Towards Boosting Out-of-Distribution Detection from a Spatial Feature Importance Perspective

Published: 2025, Last Modified: 06 Jan 2026Int. J. Comput. Vis. 2025EveryoneRevisionsBibTeXCC BY-SA 4.0
Abstract: In ensuring the reliable and secure operation of models, Out-of-Distribution (OOD) detection has gained widespread attention in recent years. Researchers have proposed various promising detection criteria to construct the rejection region of the model, treating samples falling into this region as out-of-distribution. However, these detection criteria are computed using all dense features of the model (before the pooling layer), overlooking the fact that different features may exhibit varying importance in the decision-making process.

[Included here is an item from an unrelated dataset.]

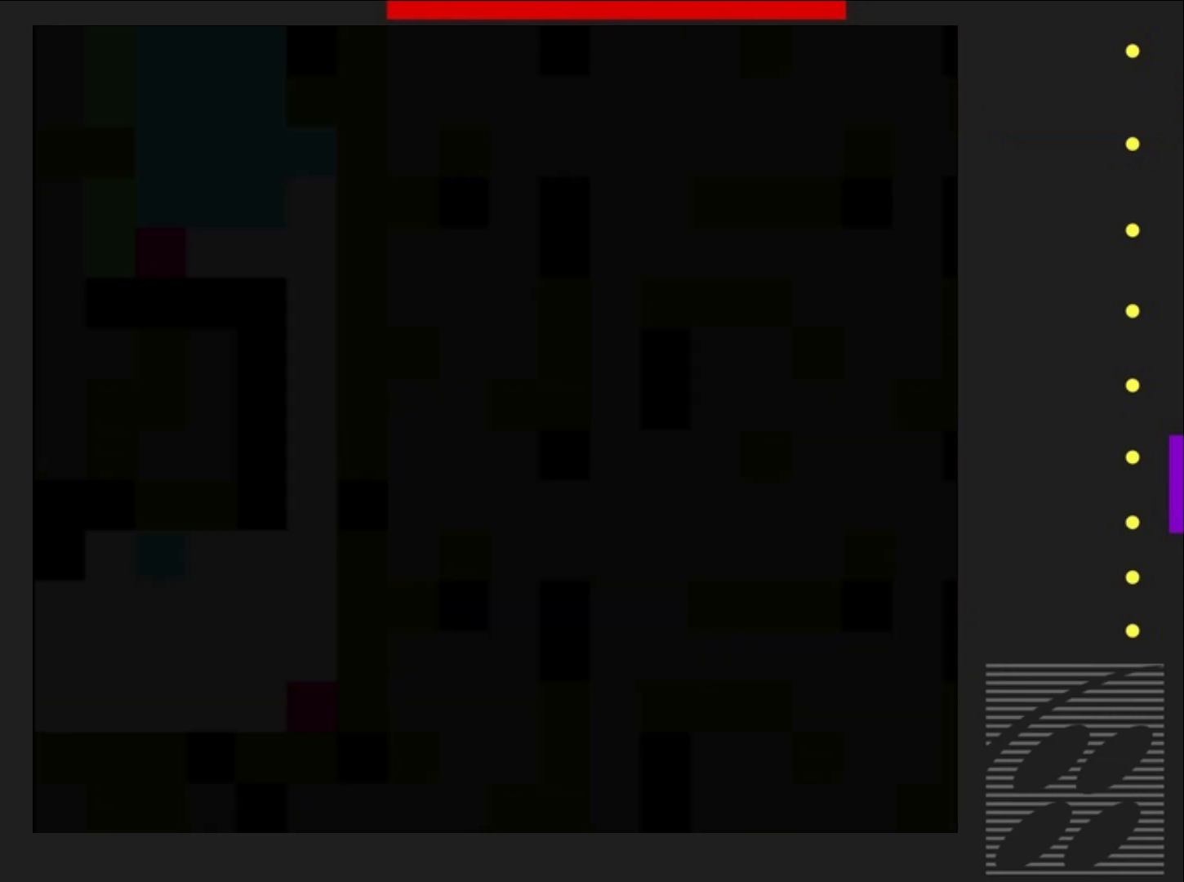
{"buttons": ["SQUARE", "DPAD_RIGHT"], "events": []}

To this end, we first propose quantifying the contribution of different spatial positions in the dense features to the decision result with the Shapley Value, thereby obtaining the feature importance map. This spatial-oriented feature attribution method, compared to the classical channel-oriented feature attribution method that linearly combines weights with each activation map, achieves superior visual performance and fidelity in interpreting the decision-making process. Subsequently, we introduce a spatial feature purification method that removes spatial features with low importance in dense features and advocates using these purified features to compute detection criteria. Extensive experiments demonstrate the effectiveness of spatial feature purification in enhancing the performance of various existing detection methods. Notably, spatial feature purification boosts Energy Score and NNGuide on the ImageNet benchmark by 18.39\(\%\) and 26.45\(\%\) in average FPR95, respectively.